An infant who has received empathic responsive care retains memories of the changes created by mother's caring responses and may identify and replicate her maternal soothing behaviors in self-soothing activities or in empathic-like behavior toward mother or toys. The child is copying mother's behavior, but his/her understanding of another person's feelings is still limited at this young age since he has not yet fully realized the separate individuality of the other person, or developed the capacity to imaginatively put himself into the other person's point of view.

Parental empathic encouragement and support for the toddler's growing efforts to explore, experiment, observe and think, and draw conclusions on his own contributes to the gradual development of psychological insight into other people's feelings.

In the last half of the second year, children show evidence of being more aware of and more able to conceptualize their own emotional states and more able to appreciate and interpret the feeling and perceptions of others.


Does a parent have to be home and with the baby all the time?

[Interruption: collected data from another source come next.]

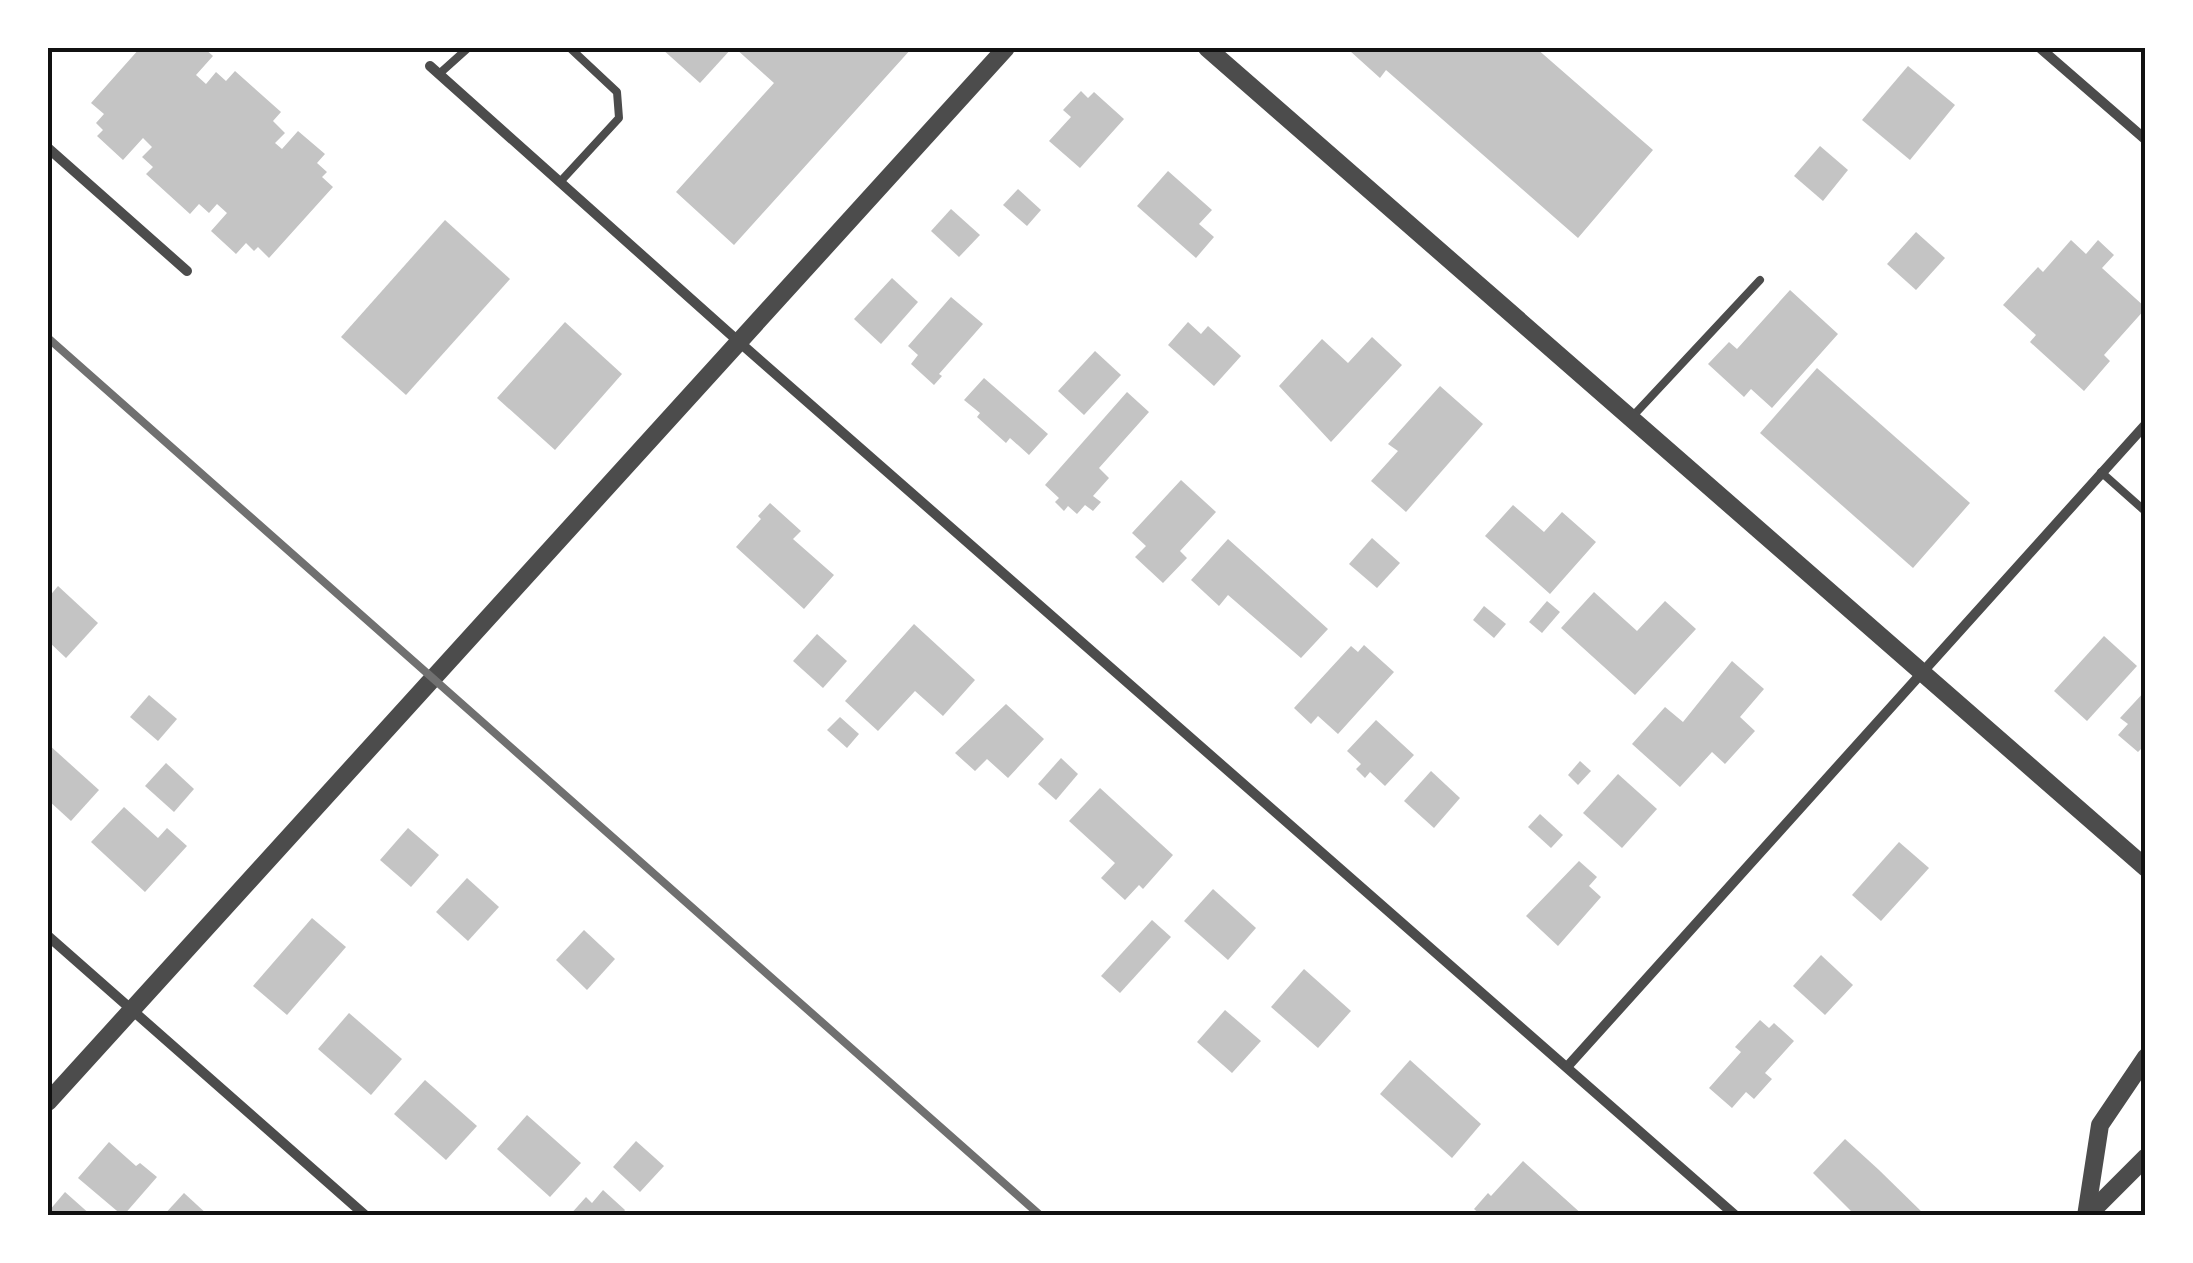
<svg xmlns="http://www.w3.org/2000/svg" width="2193" height="1263" viewBox="0 0 2193 1263" font-family="Quicksand,sans-serif">
	<style>
		.building { fill: #c4c4c4 }
		.lines { fill: none; stroke-linecap: round; stroke-linejoin: round }
		.service { stroke: #4c4c4c; stroke-width: 8 }
		.minor { stroke: #4c4c4c; stroke-width: 10 }
		.tertiary { stroke: #4c4c4c; stroke-width: 18 }
		.rail { stroke: #707070; stroke-width: 8 }
		.neatline { fill: none; stroke: #111; stroke-width: 4 }
	</style>
	<rect width="100%" height="100%" fill="#fff"/>
	<g class="building">
		<polygon points="140,48 204,48 213,56 196,75 206,84 216,72 226,81 235,71 281,112 273,121 285,133 275,143 282,149 298,131 325,154 317,163 327,172 322,177 333,187 269,258 258,247 254,251 246,243 236,254 211,231 227,213 217,204 209,213 199,204 190,214 146,174 153,167 142,157 152,147 143,138 123,160 97,136 103,130 96,123 104,114 91,103"/>
		<polygon points="661,48 732,48 700,83"/>
		<polygon points="735,48 912,48 734,245 676,192 774,83"/>
		<polygon points="1353,48 1536,48 1653,150 1578,238 1386,70 1380,78 1350,51"/>
		<polygon points="1908,66 1955,105 1910,160 1862,120"/>
		<polygon points="1081,91 1088,98 1094,92 1124,119 1080,168 1049,141 1071,117 1063,110"/>
		<polygon points="1820,146 1848,170 1823,201 1794,176"/>
		<polygon points="1168,171 1212,210 1199,224 1214,237 1196,258 1137,206"/>
		<polygon points="1018,189 1041,210 1027,226 1003,205"/>
		<polygon points="951,209 980,235 959,257 931,231"/>
		<polygon points="445,220 510,279 406,395 341,337"/>
		<polygon points="1916,232 1945,258 1916,290 1887,264"/>
		<polygon points="2071,240 2086,254 2098,240 2114,255 2102,268 2146,308 2104,355 2110,361 2084,391 2030,342 2036,335 2003,305 2038,267 2043,272"/>
		<polygon points="892,278 918,302 881,344 854,319"/>
		<polygon points="1790,290 1838,334 1772,408 1751,389 1744,397 1708,364 1729,342 1737,349"/>
		<polygon points="951,297 983,324 939,374 942,376 934,385 911,364 918,355 908,346"/>
		<polygon points="565,322 622,374 555,450 497,398"/>
		<polygon points="1188,322 1201,334 1208,326 1241,356 1214,386 1168,345"/>
		<polygon points="1372,337 1402,365 1331,442 1279,386 1322,339 1348,363"/>
		<polygon points="1095,351 1121,375 1084,415 1058,391"/>
		<polygon points="1817,368 1970,503 1913,568 1760,433"/>
		<polygon points="984,378 1048,434 1029,455 1010,438 1006,443 977,417 980,413 964,400"/>
		<polygon points="1440,386 1483,424 1406,512 1371,481 1398,451 1388,444"/>
		<polygon points="1127,392 1149,412 1099,468 1109,478 1093,496 1101,502 1093,511 1085,505 1077,514 1068,506 1064,511 1055,502 1059,498 1045,485"/>
		<polygon points="1181,480 1216,512 1180,551 1187,558 1163,583 1135,557 1146,546 1132,533"/>
		<polygon points="770,503 801,531 793,539 834,575 804,609 736,547 761,519 758,516"/>
		<polygon points="1513,505 1544,532 1562,512 1596,542 1550,594 1485,536"/>
		<polygon points="1372,538 1400,563 1377,588 1349,564"/>
		<polygon points="1228,539 1328,629 1301,658 1228,595 1219,606 1191,580"/>
		<polygon points="58,586 98,623 66,658 48,641 48,598"/>
		<polygon points="1594,592 1637,631 1665,601 1696,629 1635,695 1561,628"/>
		<polygon points="1547,601 1560,612 1542,633 1529,622"/>
		<polygon points="1484,606 1506,624 1494,638 1473,620"/>
		<polygon points="914,624 975,680 943,716 915,691 878,731 845,701"/>
		<polygon points="817,634 847,661 823,688 793,661"/>
		<polygon points="2104,636 2137,666 2087,721 2054,691"/>
		<polygon points="1364,645 1394,672 1338,734 1318,716 1311,724 1294,708 1351,646 1358,652"/>
		<polygon points="1732,661 1764,689 1740,717 1755,731 1725,764 1712,752 1680,787 1632,744 1665,707 1683,722"/>
		<polygon points="2146,690 2146,744 2138,752 2118,735 2128,724 2120,718"/>
		<polygon points="149,695 177,719 158,741 130,717"/>
		<polygon points="1006,704 1044,739 1008,778 987,759 975,771 955,753"/>
		<polygon points="840,717 859,734 847,748 827,730"/>
		<polygon points="1376,720 1414,755 1385,786 1370,772 1365,778 1356,769 1361,764 1347,751"/>
		<polygon points="48,744 99,790 71,821 48,800"/>
		<polygon points="1061,758 1078,774 1056,800 1038,784"/>
		<polygon points="1580,761 1591,771 1578,785 1568,775"/>
		<polygon points="166,763 194,789 174,812 145,786"/>
		<polygon points="1431,771 1460,798 1434,828 1404,801"/>
		<polygon points="1618,774 1657,809 1622,848 1583,813"/>
		<polygon points="1100,788 1173,855 1143,889 1139,885 1125,900 1101,878 1115,863 1069,821"/>
		<polygon points="124,807 158,838 167,828 187,846 145,892 91,842"/>
		<polygon points="1540,814 1563,835 1551,848 1528,827"/>
		<polygon points="408,828 439,855 411,887 380,860"/>
		<polygon points="1899,842 1929,868 1881,921 1852,895"/>
		<polygon points="1579,861 1597,877 1589,886 1601,897 1558,946 1526,916"/>
		<polygon points="467,878 499,907 468,941 436,912"/>
		<polygon points="1213,889 1256,928 1228,960 1184,921"/>
		<polygon points="312,918 346,947 287,1015 253,986"/>
		<polygon points="1152,920 1171,937 1120,993 1101,976"/>
		<polygon points="584,930 615,959 587,990 556,960"/>
		<polygon points="1821,955 1853,985 1825,1015 1793,986"/>
		<polygon points="1304,969 1351,1011 1318,1048 1271,1007"/>
		<polygon points="1225,1010 1261,1041 1232,1073 1197,1042"/>
		<polygon points="349,1013 402,1059 371,1095 318,1049"/>
		<polygon points="1760,1020 1769,1028 1774,1023 1794,1041 1765,1073 1772,1079 1754,1099 1746,1092 1732,1108 1709,1088 1741,1052 1735,1047"/>
		<polygon points="1410,1060 1481,1124 1452,1158 1380,1094"/>
		<polygon points="425,1080 477,1126 446,1160 394,1114"/>
		<polygon points="527,1115 581,1163 550,1197 497,1149"/>
		<polygon points="1845,1139 1879,1170 1926,1216 1856,1216 1813,1173"/>
		<polygon points="636,1141 664,1166 640,1192 613,1167"/>
		<polygon points="109,1142 136,1166 140,1163 157,1177 123,1216 78,1178"/>
		<polygon points="1523,1161 1584,1216 1482,1216 1474,1209 1488,1193 1491,1196"/>
		<polygon points="603,1190 625,1210 621,1216 569,1216 586,1197 592,1203"/>
		<polygon points="65,1192 92,1216 54,1216 49,1211"/>
		<polygon points="184,1193 209,1216 163,1216"/>
	</g>
	<g class="lines">
		<g class="service">
			<polyline points="439,74 468,48"/>
			<polyline points="560,182 619,118 617,92 570,48"/>
			<polyline points="1632,417 1760,280"/>
			<polyline points="2101,472 2146,512"/>
		</g>
		<g class="minor">
			<polyline points="2040,48 2146,140"/>
			<polyline points="430,66 738,341 1736,1216"/>
			<polyline points="48,148 187,271"/>
			<polyline points="48,936 366,1216"/>
			<polyline points="1567,1067 2146,424"/>
		</g>
		<g class="tertiary">
			<polyline points="1207,48 2146,868"/>
			<polyline points="48,1102 1006,48"/>
			<polyline points="2086,1216 2100,1125 2146,1057"/>
			<polyline points="2087,1216 2146,1157"/>
		</g>
		<polyline class="rail" points="48,338 1041,1216"/>
	</g>
	<rect width="2193" height="1263" fill="none" stroke="#ffffff" stroke-width="100"/>
	<rect x="50" y="50" width="2093" height="1163" class="neatline"/>
</svg>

Empathic parenting does not require that mother and only mother be the primary caregiver. A child does not necessarily need an exclusive relationship with a single mothering parent IF a comfortable relationship is available with parenting partners who are mutually compatible, communicate well with each other, and are reasonably coordinated in their parenting styles.

What is important is that there be a general tone of positive interest in, respect for, relatively reliable responsiveness to, and encouragement of the child as his own person. If day care workers and other auxiliary parents provide a major component of the overall world and nurturant parental environment of the very young child, it is crucial that they function as 'co-parents,' forming a collaborative shared-parenting team.

When is a child "ready" for day care?

Although it is preferable that a child not be pushed forward to explore the new and unknown until he is developmentally ready, that is until he has established enough of a sense of himself and internal concept of mother, it is often not feasible to wait until the second or third year when the child has become stabilized in the developmental process of separation and individuation before mother returns to work. In these circumstances, it is particularly important to find a nurturing and supportive child care arrangement.

What should I expect in an optimal day care setting?

Particularly for children younger than 8 months, it is important that the day care setting have sufficient staff to provide individual attention and have enough time to get to know the baby. Daily communication between parent and co-parent can also help coordinate and provide some consistency in child care. The goal is to relate to the child in ways that are reasonably emotionally symmetrical and coordinated so that the child experiences a minimum of confusing discontinuity and disorientation.

Child care staff and parents should become collaborators in the service of the child's needs. Competitiveness and major discontinuities among parenting figures can be very traumatic and harmful.